Juzgados gallegos aplican retroactividad completa en el impuesto de las hipotecas

Una vez que el Gobierno aprobó el pasado 8 de noviembre el real decreto que establecía que es a las entidades bancarias a las que les corresponde el pago del impuesto sobre actos jurídicos de las hipotecas parecía que la controversia suscitada por esta cuestión estaba superada.

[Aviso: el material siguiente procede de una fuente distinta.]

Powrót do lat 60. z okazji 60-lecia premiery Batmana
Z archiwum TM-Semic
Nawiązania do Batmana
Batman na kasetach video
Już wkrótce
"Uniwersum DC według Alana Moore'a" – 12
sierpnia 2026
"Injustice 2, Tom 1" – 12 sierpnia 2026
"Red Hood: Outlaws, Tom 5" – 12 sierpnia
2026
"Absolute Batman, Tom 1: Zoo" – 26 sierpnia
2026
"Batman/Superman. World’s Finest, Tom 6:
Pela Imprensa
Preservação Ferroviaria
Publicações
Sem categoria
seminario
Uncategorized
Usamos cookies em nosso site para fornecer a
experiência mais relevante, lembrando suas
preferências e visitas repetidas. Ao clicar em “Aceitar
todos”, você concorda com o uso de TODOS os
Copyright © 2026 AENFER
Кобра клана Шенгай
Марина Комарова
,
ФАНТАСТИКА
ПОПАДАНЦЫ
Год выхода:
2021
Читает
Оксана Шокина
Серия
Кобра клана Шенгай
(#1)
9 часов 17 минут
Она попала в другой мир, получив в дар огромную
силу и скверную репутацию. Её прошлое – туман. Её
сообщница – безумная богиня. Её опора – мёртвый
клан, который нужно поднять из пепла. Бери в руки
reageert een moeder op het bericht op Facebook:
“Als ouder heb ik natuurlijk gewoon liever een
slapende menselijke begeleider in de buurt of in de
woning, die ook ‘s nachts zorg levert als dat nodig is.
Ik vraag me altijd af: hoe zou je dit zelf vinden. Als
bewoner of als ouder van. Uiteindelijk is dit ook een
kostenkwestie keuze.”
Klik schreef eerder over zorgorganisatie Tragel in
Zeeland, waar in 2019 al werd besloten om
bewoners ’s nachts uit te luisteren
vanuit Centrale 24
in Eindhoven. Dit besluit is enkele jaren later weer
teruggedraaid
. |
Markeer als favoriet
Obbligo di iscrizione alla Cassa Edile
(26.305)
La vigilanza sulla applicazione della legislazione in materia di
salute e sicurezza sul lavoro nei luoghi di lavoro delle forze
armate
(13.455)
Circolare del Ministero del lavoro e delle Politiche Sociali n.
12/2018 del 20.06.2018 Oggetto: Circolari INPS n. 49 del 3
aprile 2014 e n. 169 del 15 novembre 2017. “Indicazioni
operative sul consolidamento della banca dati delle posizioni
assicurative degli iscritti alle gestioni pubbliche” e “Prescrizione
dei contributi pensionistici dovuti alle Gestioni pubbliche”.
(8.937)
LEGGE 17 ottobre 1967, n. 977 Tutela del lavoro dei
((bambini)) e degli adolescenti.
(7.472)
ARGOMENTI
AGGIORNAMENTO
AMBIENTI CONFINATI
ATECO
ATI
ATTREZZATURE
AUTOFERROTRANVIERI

Sin embargo, lo que no resuelve del todo el nuevo texto legislativo es la cuestión de la retroactividad y ya hay juzgados gallegos aplicándola.

En tres recientes sentencias dictadas por el Juzgado de Primera Instancia e Instrucción número 3 de Ribeira se estima la demanda de los clientes de una entidad bancaria al concluir que «la obligación de pago del tributo corresponde al acreedor hipotecario». Estos fallos, dictados en términos similares, hacen un repaso por la polémica suscitada por las sentencias contradictorias del Supremo con respecto a quién debe hacer frente al impuesto y señalan que la discrepancia jurisprudencial se basó en la interpretación de un artículo de la ley. Entiende la jueza que con la modificación incorporada por el real decreto del 8 de noviembre se disipan la dudas.

El texto aprobado por el Gobierno establece que «cuando se trate de escrituras de préstamo con garantía hipotecaria, se considerará sujeto pasivo al prestamista». En base a esto, el juzgado ribeirense es tajante: «Esta modificación permite considerar superadas las diversas interpretaciones» y da la razón a los demandantes.

En consecuencia, estas sentencias establecen que es a la entidad bancaria a la que corresponde la obligación de pago del impuesto de actos jurídicos documentados, con independencia, dice el fallo, de que en el real decreto se disponga su aplicación a «los hechos imponibles devengados a partir de su entrada en vigor». Cita la jueza que la propia modificación del texto legal expone que su finalidad no es otra que «garantizar la protección de los ciudadanos como consumidores», precepto que también establece la normativa europea en la que se fundamentan las resoluciones del juzgado ribeirense.

Por tanto, considera que, en base a eso, el cambio legislativo es aplicable con carácter retroactivo, una interpretación que en la práctica abre una nueva vía de debate.

Los tres casos de Ribeira que se han resuelto de forma favorable a los clientes, y que son muy anteriores a la entrada en vigor del real decreto aprobado en noviembre, fueron llevados ante los tribunales por un despacho de abogados. Uno de sus responsables tiene claras las consecuencias que tendrán estas resoluciones: «Son sentencias muy avanzadas que abren el camino a nuevas reclamaciones y otros posibles fallos en el mismo sentido, y a que esto acabe siendo objeto de discusión por el tribunal europeo, que será el que al final fije el carácter retroactivo del impuesto».

De momento hay muy pocas sentencias en España que vayan en contra del criterio seguido por el Tribunal Supremo hasta el mes pasado, y no son definitivas puesto que cabe recurso. En cualquier caso, para Pardavila «es una sentencia positiva que va en contra del Supremo y aplica la nueva normativa». Coincide con la interpretación que hace la jueza con respecto a la retroactividad y considera que su decisión es «justa».